- October Nymex futures off 0.5 cents to $2.580, November down 0.5 cents to $2.620
- Mexico reaches deal with Fermaca over Waha-Guadalajara pipelines
- LNG feed gas deliveries down to 5.4 Bcf/d after starting month close to 6.6 Bcf/d: Genscape
Coming off big gains the previous two sessions, natural gas futures stalled Tuesday as a rally in the early morning hours quickly lost steam. The October Nymex contract settled at $2.580/MMBtu, off 0.5 cents after trading as high as $2.648. November also fell 0.5 cents to settle at $2.620.
In the spot market, strong September heat drove gains across the Midwest and East as Southern California prices moderated; the NGI Spot Gas National Avg. added 6.5 cents to $2.365/MMBtu.
Weaker spot prices at Henry Hub on Tuesday sapped the market’s momentum after it looked like the front month contract was poised to continue climbing, according to Bespoke Weather Services.

> [AVAILABLE DATA]:
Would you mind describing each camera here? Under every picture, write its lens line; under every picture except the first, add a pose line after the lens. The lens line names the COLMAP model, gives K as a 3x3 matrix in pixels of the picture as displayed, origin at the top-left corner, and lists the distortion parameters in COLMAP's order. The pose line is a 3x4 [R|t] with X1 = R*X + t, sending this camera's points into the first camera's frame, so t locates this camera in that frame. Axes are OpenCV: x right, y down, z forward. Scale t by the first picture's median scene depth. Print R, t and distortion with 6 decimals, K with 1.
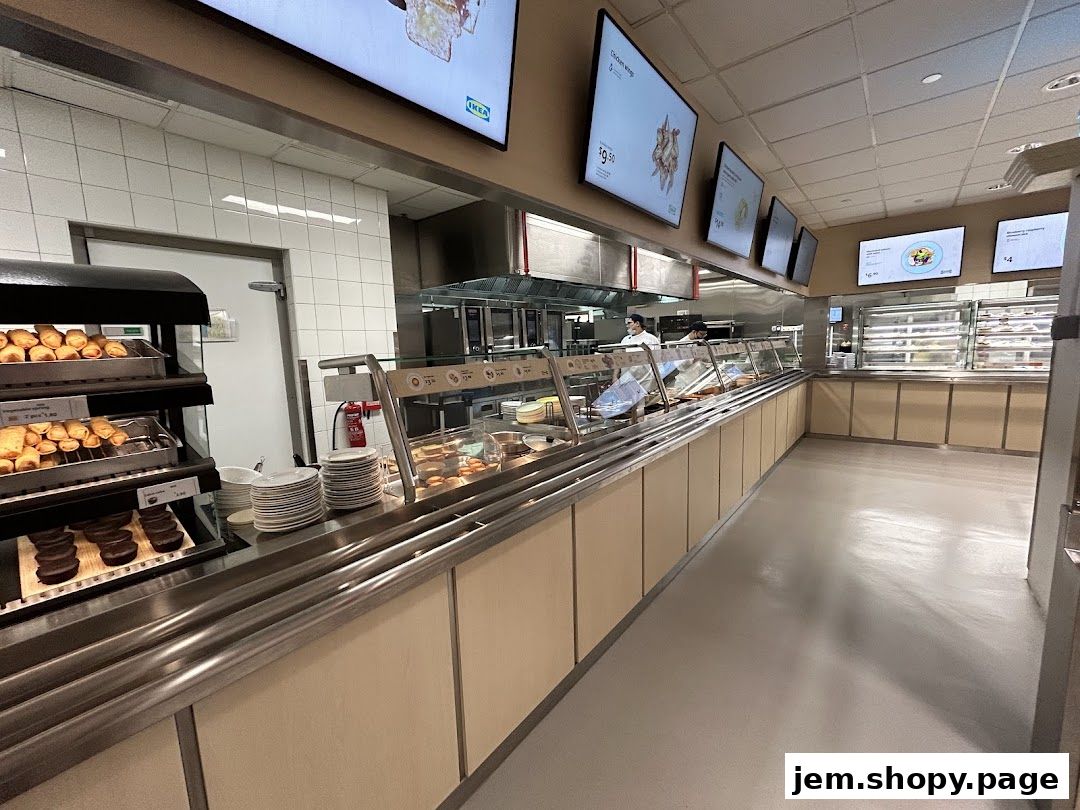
lens RADIAL K [[439.8, 0, 540.0], [0, 439.8, 405.0], [0, 0, 1]] dist [-0.000106, -0.000018]
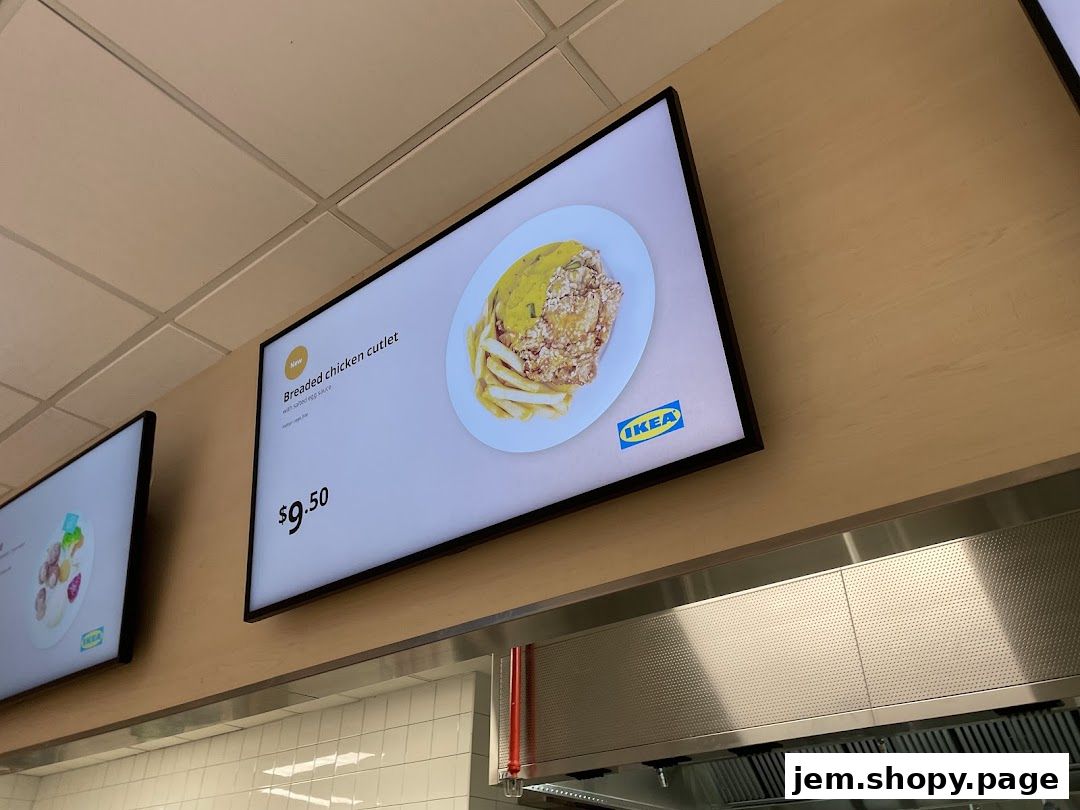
lens RADIAL K [[814.5, 0, 540.0], [0, 814.5, 405.0], [0, 0, 1]] dist [0.116250, -0.136132]
pose [[0.011739, -0.516775, -0.856041, 0.623114], [-0.132270, 0.847775, -0.513598, -0.237151], [0.991144, 0.119258, -0.058402, 0.955431]]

> [REQUIRED ACTION 1]:
List every distinct dollar price that appears in the natural gas futures report.
> [REQUIRED ACTION 2]:
Proceed with the natural gas futures report from the point where it stops.
The data play no role here.

> [TASK OUTPUT 1]:
$2.580
$2.620
$2.648
$2.365

> [TASK OUTPUT 2]:
“As we have pointed out, this market is a cash-led one, and once cash prices came out a little weaker day/day, the early rally had reversed, especially at the front of the curve,” Bespoke said. “...The weather side of the equation remains bullish, with strong late-season heat in place, and that likely has had some enhancing effect on the cash market as well, hindering the ability to refill salts thanks to the higher demand.”
Futures prices could come under further pressure in the near term should the weaker cash prices Tuesday prove to be the start of a trend, the forecaster said.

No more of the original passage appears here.